**Activity A:** Retype everything in the graph model training excerpt from "sage_model, sage_losses, sage_val_accs" down to "sage_y_pred = evaluate_model(sage_model, data)".
**Activity B:** Using the graph model training excerpt, decide whether each statement agrees with it: (i) the GAT model is trained with a learning rate of 0.005; (ii) the GraphSAGE model is trained for 100 epochs; (iii) the summary table lists three models. Answer yes or no for each, and quote the words that decide it.

**Given passage:**
-- Opening Marker --

Starting with GAT - attention mechanism should help with varying node degrees

In [None]:
gat = GAT(data.num_features, 256, num_classes, heads=4, dropout=0.6)
gat_model, gat_losses, gat_val_accs = train_model(gat, data, 'GAT', epochs=200, lr=0.005)
gat_test_acc, gat_precision, gat_recall, gat_f1, gat_y_true, gat_y_pred = evaluate_model(gat_model, data)

print(f"\nGAT Results:")
print(f"  Test Accuracy: {gat_test_acc:.4f}")
print(f"  Precision: {gat_precision:.4f}")
print(f"  Recall: {gat_recall:.4f}")
print(f"  F1 Score: {gat_f1:.4f}")

## Training GCN Model

In [None]:
gcn = GCN(data.num_features, 256, num_classes, dropout=0.6)
gcn_model, gcn_losses, gcn_val_accs = train_model(gcn, data, 'GCN', epochs=200, lr=0.01)
gcn_test_acc, gcn_precision, gcn_recall, gcn_f1, gcn_y_true, gcn_y_pred = evaluate_model(gcn_model, data)

print(f"\nGCN Results:")
print(f"  Test Accuracy: {gcn_test_acc:.4f}")
print(f"  Precision: {gcn_precision:.4f}")
print(f"  Recall: {gcn_recall:.4f}")
print(f"  F1 Score: {gcn_f1:.4f}")

## Training GraphSAGE Model

GraphSAGE uses neighborhood sampling - curious to see how it compares

In [None]:
sage = GraphSAGE(data.num_features, 256, num_classes, dropout=0.6)
sage_model, sage_losses, sage_val_accs = train_model(sage, data, 'GraphSAGE', epochs=200, lr=0.01)
sage_test_acc, sage_precision, sage_recall, sage_f1, sage_y_true, sage_y_pred = evaluate_model(sage_model, data)

print(f"\nGraphSAGE Results:")
print(f"  Test Accuracy: {sage_test_acc:.4f}")
print(f"  Precision: {sage_precision:.4f}")
print(f"  Recall: {sage_recall:.4f}")
print(f"  F1 Score: {sage_f1:.4f}")

## Comparing Results

Let's see which model performed best

In [None]:
# Summary table
results_df = pd.DataFrame({
    'Model': ['GAT', 'GCN', 'GraphSAGE'],
    'Test Accuracy': [gat_test_acc, gcn_test_acc, sage_test_acc],
    'Precision': [gat_precision, gcn_precision, sage_precision],
    'Recall': [gat_recall, gcn_recall, sage_recall],
    'F1 Score': [gat_f1, gcn_f1, sage_f1]
})

print("\n" + "="*60)
print("FINAL RESULTS")
print("="*60)
print(results_df.to_string(index=False))
print("="*60)

-- Closing Marker --

**Data below:**
-- Opening Marker --

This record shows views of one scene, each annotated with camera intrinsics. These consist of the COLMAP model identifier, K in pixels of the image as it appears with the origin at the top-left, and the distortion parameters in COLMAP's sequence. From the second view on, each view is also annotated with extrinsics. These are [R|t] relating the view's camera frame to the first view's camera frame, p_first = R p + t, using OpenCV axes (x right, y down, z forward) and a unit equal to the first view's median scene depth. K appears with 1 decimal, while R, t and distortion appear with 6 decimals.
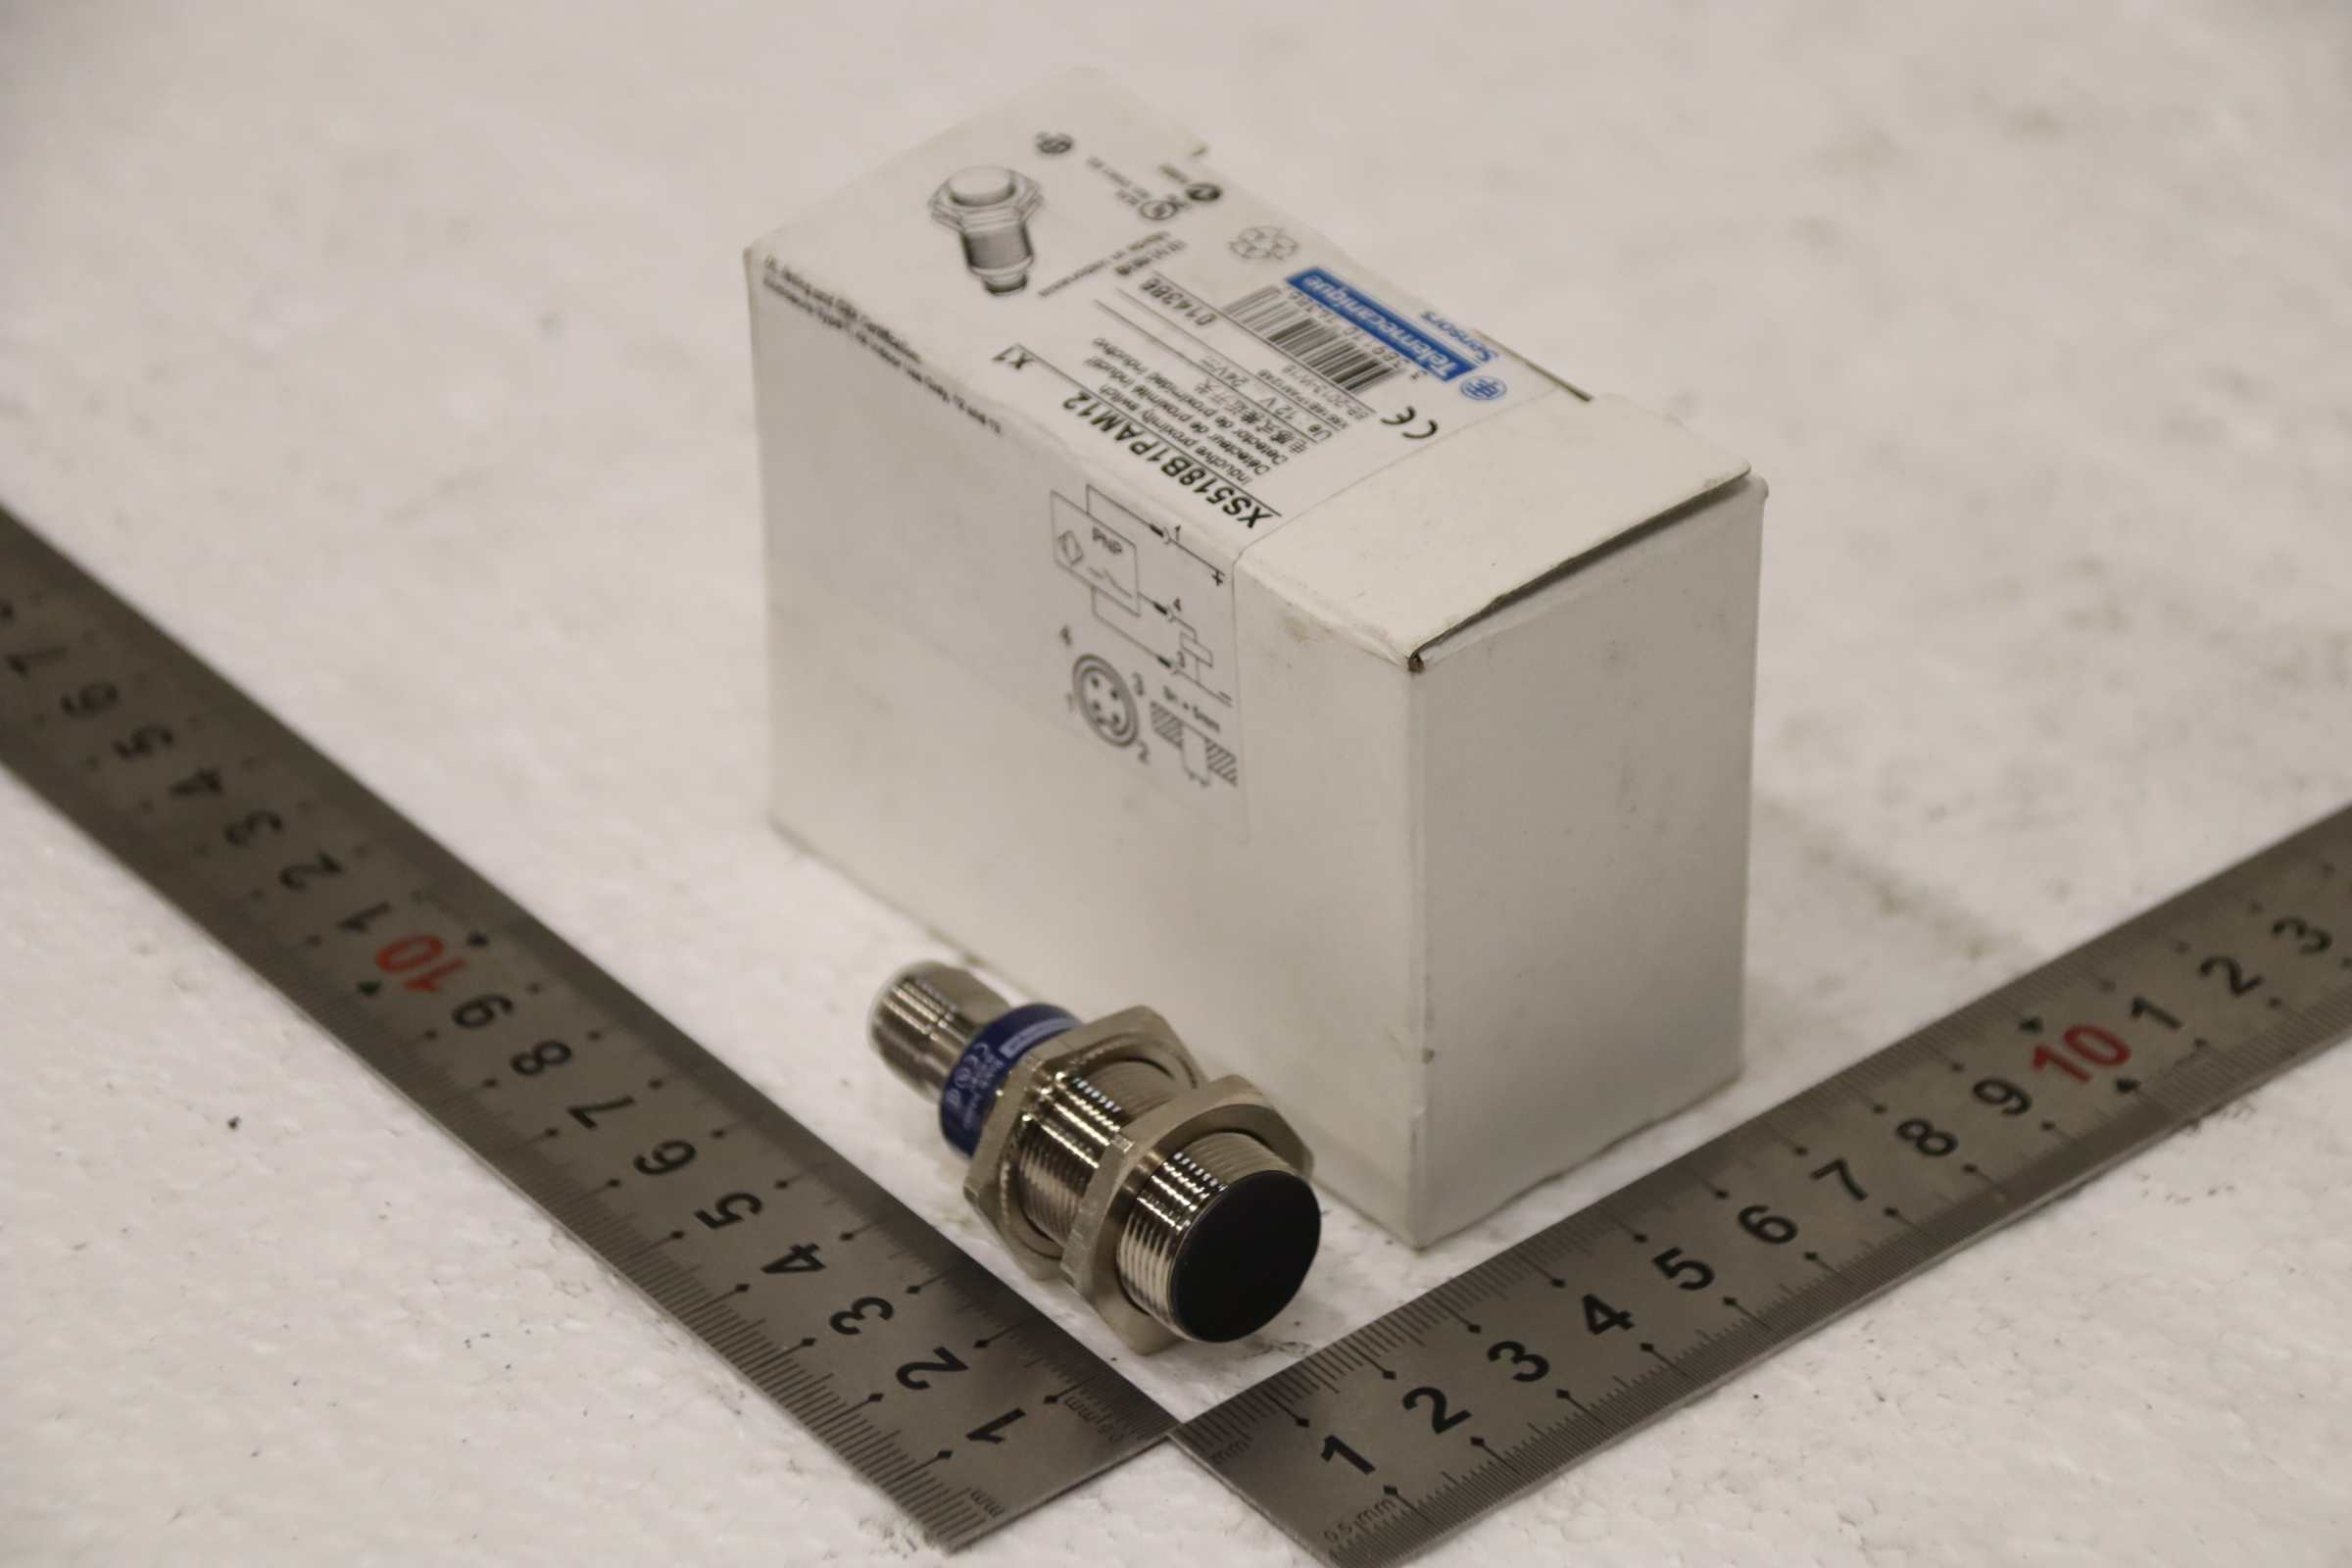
lens RADIAL K [[6686.0, 0, 1167.0], [0, 6686.0, 800.7], [0, 0, 1]] dist [0.261094, 0.000000]
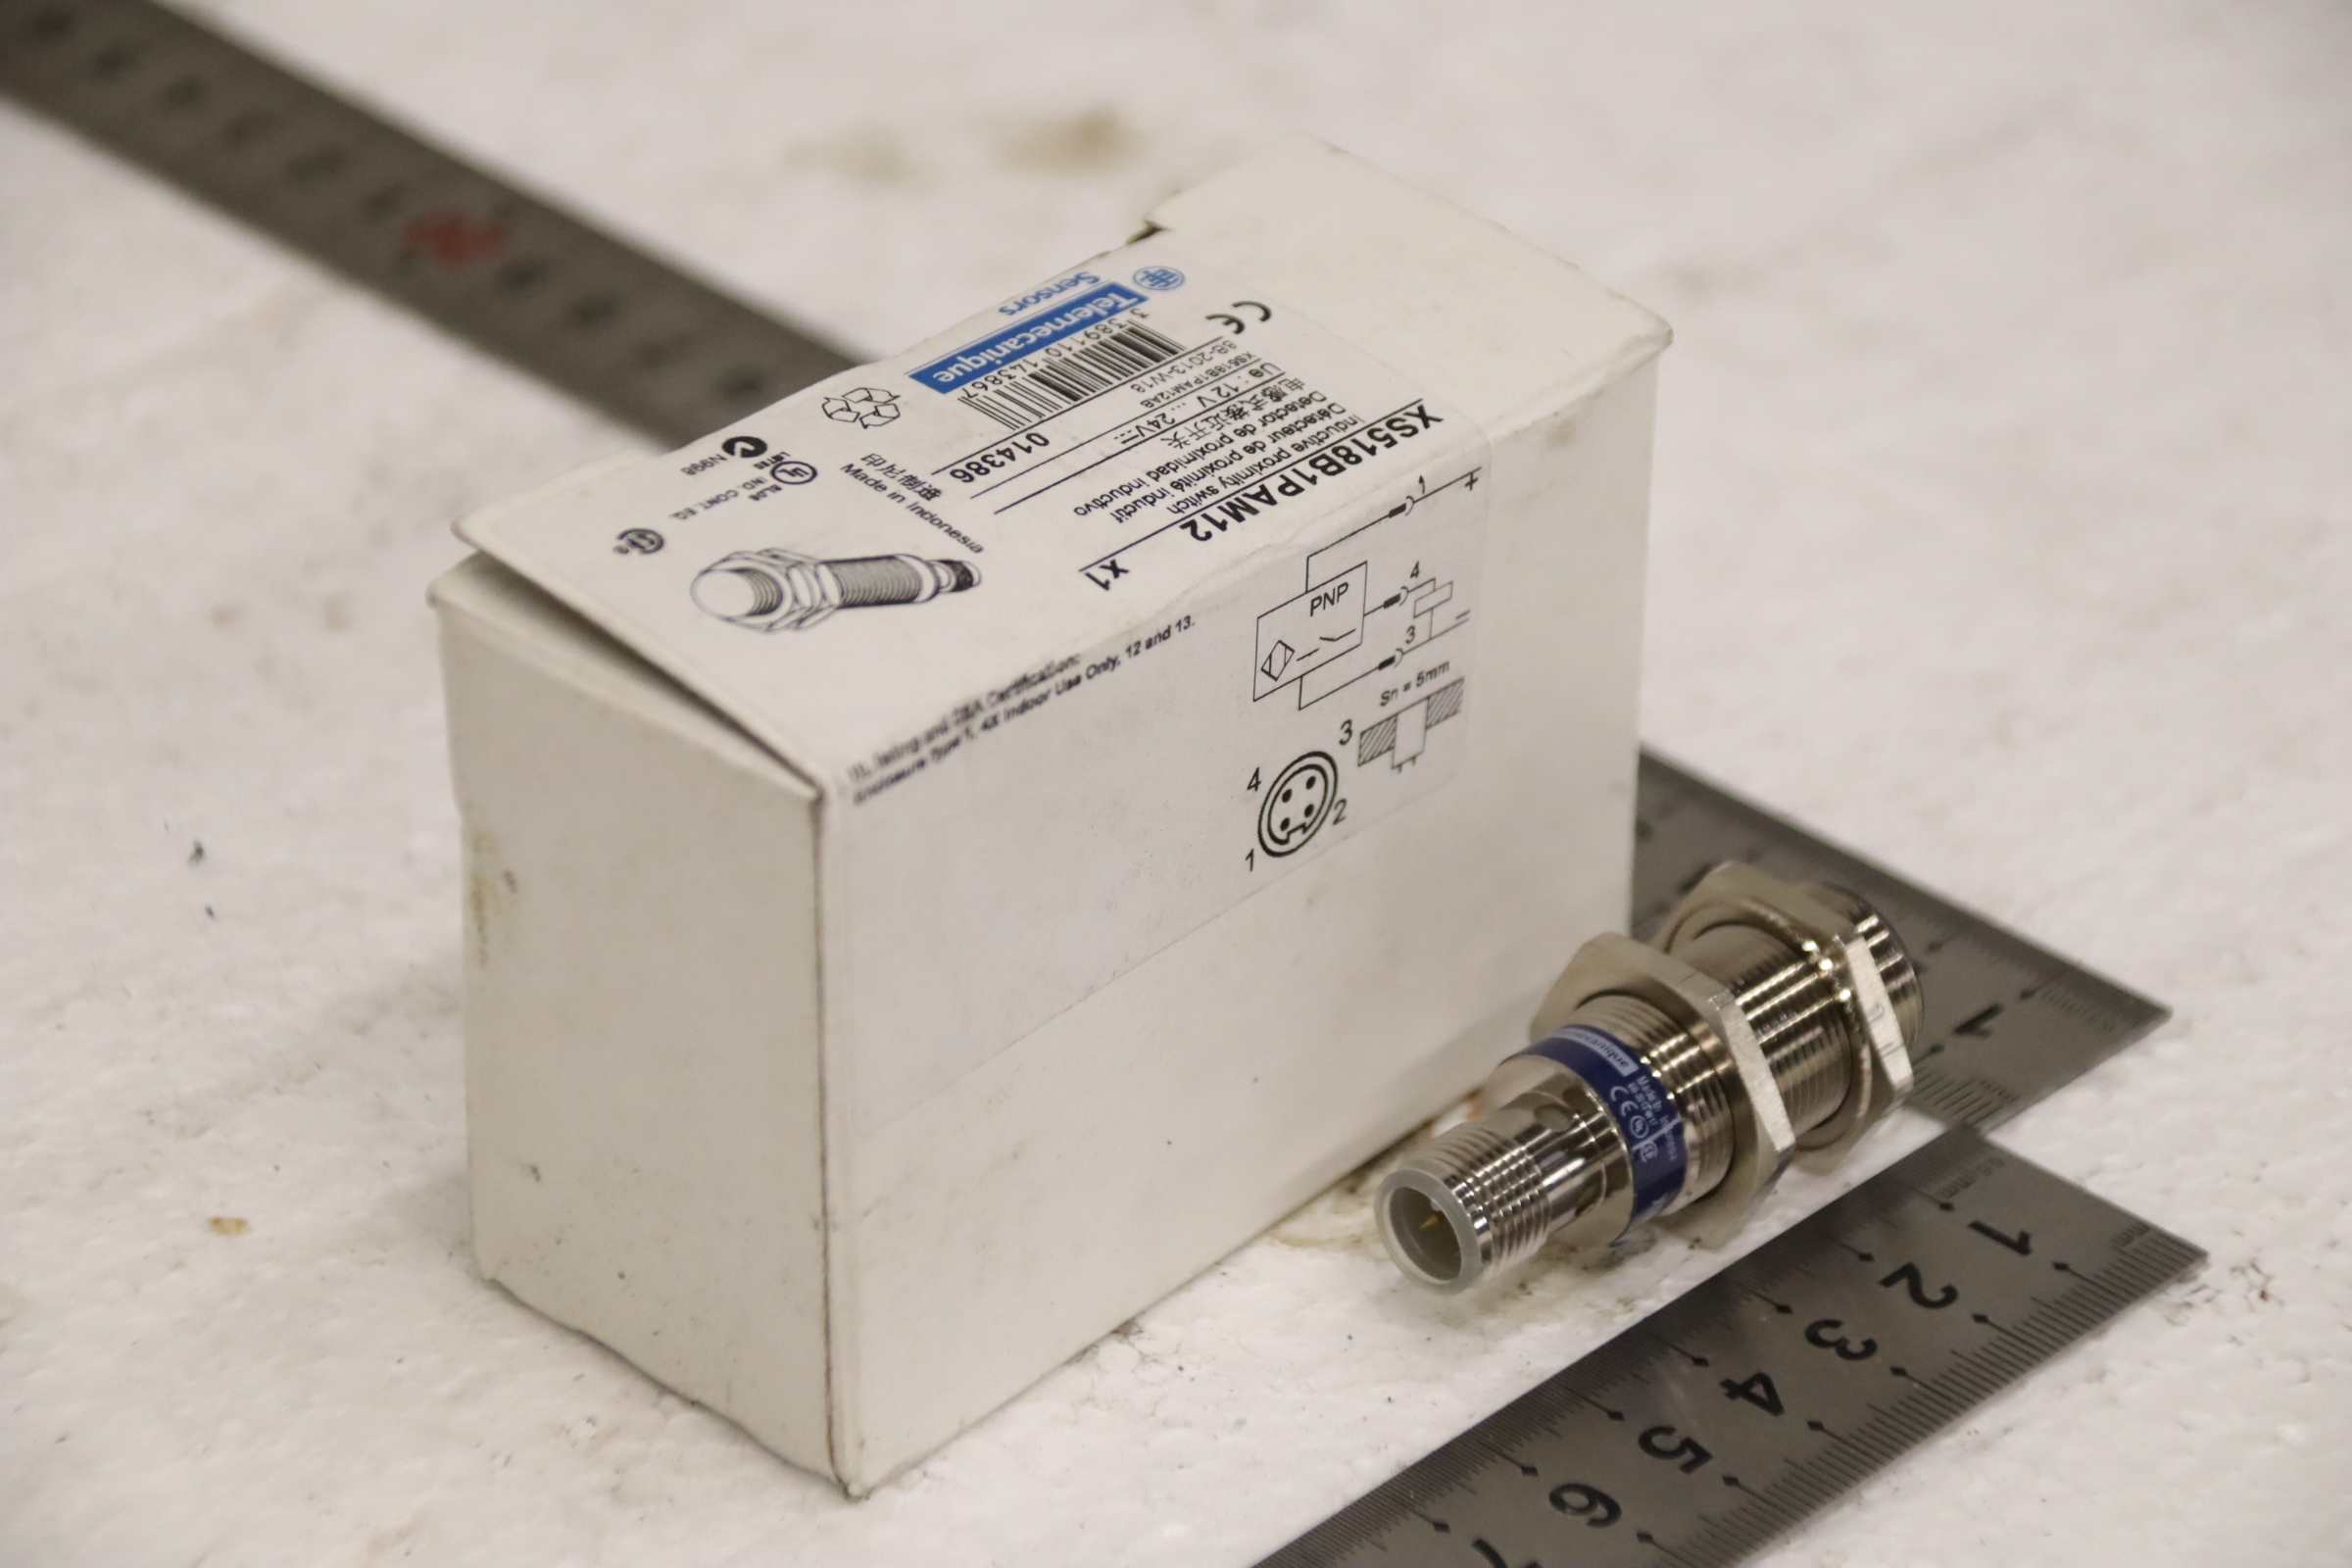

-- Closing Marker --

**Exercise response A:**
sage_model, sage_losses, sage_val_accs = train_model(sage, data, 'GraphSAGE', epochs=200, lr=0.01)
sage_test_acc, sage_precision, sage_recall, sage_f1, sage_y_true, sage_y_pred = evaluate_model(sage_model, data)

**Exercise response B:**
(i) Yes: "train_model(gat, data, 'GAT', epochs=200, lr=0.005)"
(ii) No: "train_model(sage, data, 'GraphSAGE', epochs=200, lr=0.01)"
(iii) Yes: "'Model': ['GAT', 'GCN', 'GraphSAGE']"